Toronto Networking Seminar
Organized by Department of Computer Science and
Department of Electrical and Computer Engineering, University of Toronto
Wireless Scheduling
Mung Chiang
Department of Electrical Engineering
Princeton University
Date: Friday, April 3, 2pm
Location: BA 1130
Abstract:
Scheduling algorithms have been extensively studied in wireless network design.
We first present a comprehensive taxonomy of this research area, then a
stability-delay-complexity tradeoff for networks with non-saturated traffic,
and finally a utility-optimal random access protocol with no message
passing for networks with saturated traffic.
Bio:
Mung Chiang is an Associate Professor of Electrical Engineering, and an
Affiliated Faculty of Applied and Computational Mathematics and of Computer
Science, at Princeton University. He received the B.S. (Honors) in Electrical
Engineering and Mathematics, M.S. and Ph.D. degrees in Electrical Engineering
from Stanford University in 1999, 2000, and 2003, respectively, and was an
Assistant Professor at Princeton University 2003-2008. His research areas
include optimization, distributed control, and stochastic analysis of
communication networks, with applications to the Internet, wireless networks,
broadband access networks, and content distribution.

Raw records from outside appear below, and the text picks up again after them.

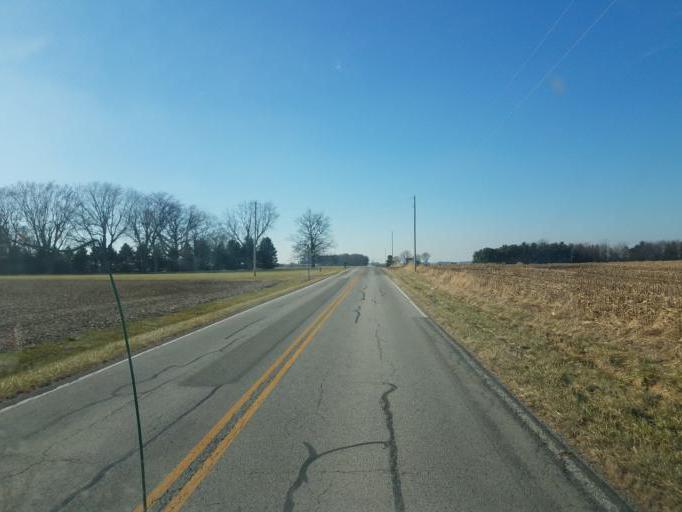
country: US
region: Ohio
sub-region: Marion County
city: Marion
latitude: 40.6442
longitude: -83.1987
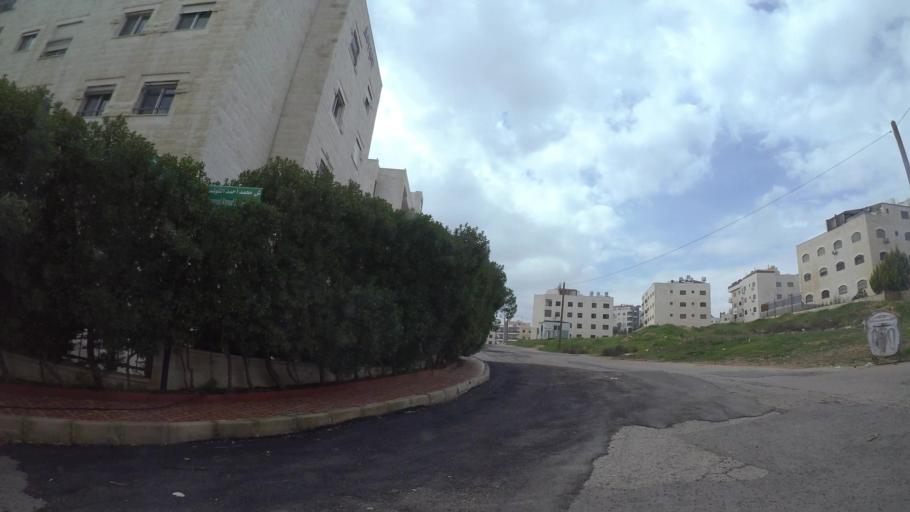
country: JO
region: Amman
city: Umm as Summaq
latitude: 31.9099
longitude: 35.8535
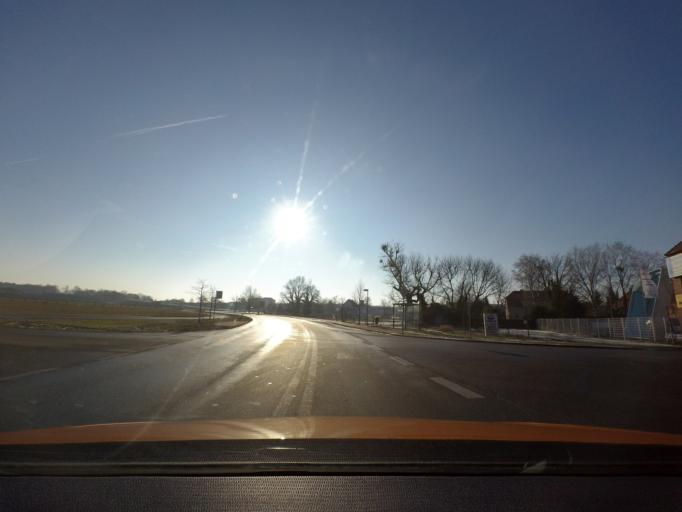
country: DE
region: Brandenburg
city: Falkensee
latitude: 52.5355
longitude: 13.0862
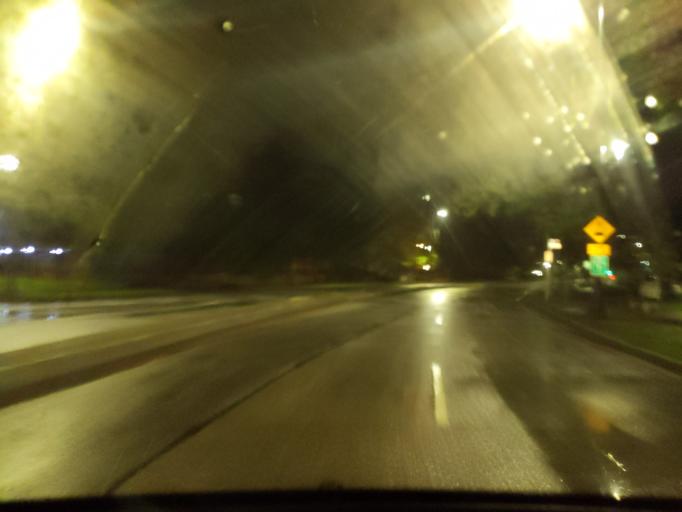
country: CA
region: British Columbia
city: New Westminster
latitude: 49.1918
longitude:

His awards include Presidential Early Career Award for Scientists and Engineers
2008 from the White House, Young Investigator Award 2007 from ONR, TR35 Young
Innovator Award 2007 from Technology Review, Young Researcher Award Runner-up
2004-2007 from Mathematical Programming Society, CAREER Award 2005 from NSF, as
well as Frontiers of Engineering Symposium participant 2008 from NAE and SEAS
Teaching Commendation 2007 from Princeton University. He was a Princeton
University Howard B. Wentz Junior Faculty and a Hertz Foundation Fellow. His
paper awards include ISI citation Fast Breaking Paper in Computer Science, IEEE
INFOCOM Best Paper Finalist, and IEEE GLOBECOM Best Student Paper. His guest
and associate editorial services include IEEE/ACM Trans. Netw., IEEE Trans.
Inform. Theory, IEEE J. Sel. Area Comm., IEEE Trans. Comm., IEEE Trans.
Wireless Comm., and J. Optimization and Engineering. He also has filed 16
patents and co-chaired 38th Conference on Information Sciences and Systems.